──────── Supplied records ────────

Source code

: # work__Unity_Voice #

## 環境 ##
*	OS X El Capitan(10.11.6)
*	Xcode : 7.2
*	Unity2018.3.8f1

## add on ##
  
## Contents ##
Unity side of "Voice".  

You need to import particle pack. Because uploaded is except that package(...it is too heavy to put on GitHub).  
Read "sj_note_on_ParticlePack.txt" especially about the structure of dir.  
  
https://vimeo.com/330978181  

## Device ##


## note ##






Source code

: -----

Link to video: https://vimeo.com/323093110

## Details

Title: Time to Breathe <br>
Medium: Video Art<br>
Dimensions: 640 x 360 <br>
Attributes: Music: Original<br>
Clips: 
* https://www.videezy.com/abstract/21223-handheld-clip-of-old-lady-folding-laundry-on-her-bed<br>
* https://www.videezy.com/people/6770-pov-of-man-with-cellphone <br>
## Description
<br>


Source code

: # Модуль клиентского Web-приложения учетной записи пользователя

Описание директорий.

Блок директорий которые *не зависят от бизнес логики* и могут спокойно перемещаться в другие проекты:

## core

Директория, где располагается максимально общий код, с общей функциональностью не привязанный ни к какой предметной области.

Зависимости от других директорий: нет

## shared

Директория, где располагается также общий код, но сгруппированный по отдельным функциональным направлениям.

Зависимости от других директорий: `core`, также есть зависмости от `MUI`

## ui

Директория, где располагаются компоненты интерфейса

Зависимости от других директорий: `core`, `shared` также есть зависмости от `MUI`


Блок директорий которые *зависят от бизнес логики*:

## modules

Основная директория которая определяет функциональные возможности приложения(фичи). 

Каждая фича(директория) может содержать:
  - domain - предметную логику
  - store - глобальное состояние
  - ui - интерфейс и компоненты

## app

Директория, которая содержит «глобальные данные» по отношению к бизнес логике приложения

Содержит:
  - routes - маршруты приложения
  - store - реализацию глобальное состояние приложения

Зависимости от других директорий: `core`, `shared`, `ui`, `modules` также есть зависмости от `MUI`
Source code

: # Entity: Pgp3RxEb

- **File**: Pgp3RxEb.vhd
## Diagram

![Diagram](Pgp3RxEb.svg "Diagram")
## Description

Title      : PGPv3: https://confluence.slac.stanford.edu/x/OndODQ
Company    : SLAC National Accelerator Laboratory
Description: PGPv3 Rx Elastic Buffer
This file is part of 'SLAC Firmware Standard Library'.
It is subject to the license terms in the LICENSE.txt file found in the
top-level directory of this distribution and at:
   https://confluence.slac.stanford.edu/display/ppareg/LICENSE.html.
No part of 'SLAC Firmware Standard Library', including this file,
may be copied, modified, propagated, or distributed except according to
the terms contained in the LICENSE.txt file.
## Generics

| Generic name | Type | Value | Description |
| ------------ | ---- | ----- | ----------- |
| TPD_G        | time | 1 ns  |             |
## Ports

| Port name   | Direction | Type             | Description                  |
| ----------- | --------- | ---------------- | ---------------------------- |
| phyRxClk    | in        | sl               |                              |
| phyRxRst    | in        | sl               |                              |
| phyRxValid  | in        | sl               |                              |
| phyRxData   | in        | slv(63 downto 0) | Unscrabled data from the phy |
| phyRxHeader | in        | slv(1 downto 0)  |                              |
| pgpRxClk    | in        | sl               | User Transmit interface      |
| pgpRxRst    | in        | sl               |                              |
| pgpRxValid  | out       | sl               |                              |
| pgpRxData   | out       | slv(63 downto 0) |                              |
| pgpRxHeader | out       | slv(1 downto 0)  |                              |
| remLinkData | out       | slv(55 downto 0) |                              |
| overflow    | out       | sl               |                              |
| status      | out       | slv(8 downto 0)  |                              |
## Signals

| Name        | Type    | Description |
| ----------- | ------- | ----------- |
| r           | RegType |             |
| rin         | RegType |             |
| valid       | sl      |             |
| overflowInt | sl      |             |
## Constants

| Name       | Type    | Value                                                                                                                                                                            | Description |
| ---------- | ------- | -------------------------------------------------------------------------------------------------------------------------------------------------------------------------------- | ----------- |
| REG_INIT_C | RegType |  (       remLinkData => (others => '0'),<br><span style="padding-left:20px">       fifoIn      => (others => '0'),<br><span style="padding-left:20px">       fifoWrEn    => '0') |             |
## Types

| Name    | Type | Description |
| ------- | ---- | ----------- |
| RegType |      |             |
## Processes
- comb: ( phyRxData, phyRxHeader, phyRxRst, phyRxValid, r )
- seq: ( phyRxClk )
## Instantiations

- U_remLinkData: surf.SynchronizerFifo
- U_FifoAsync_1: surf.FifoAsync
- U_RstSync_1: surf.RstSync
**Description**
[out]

────────

Instructions for the task:
Please rewrite the part of the material that opens with the line containing "Type | Description |" and runs through the end of the material, updating every "surf" to "surf_lib". Give only those lines, with nothing else changed.

Result below:
| Name    | Type | Description |
| ------- | ---- | ----------- |
| RegType |      |             |
## Processes
- comb: ( phyRxData, phyRxHeader, phyRxRst, phyRxValid, r )
- seq: ( phyRxClk )
## Instantiations

- U_remLinkData: surf_lib.SynchronizerFifo
- U_FifoAsync_1: surf_lib.FifoAsync
- U_RstSync_1: surf_lib.RstSync
**Description**
[out]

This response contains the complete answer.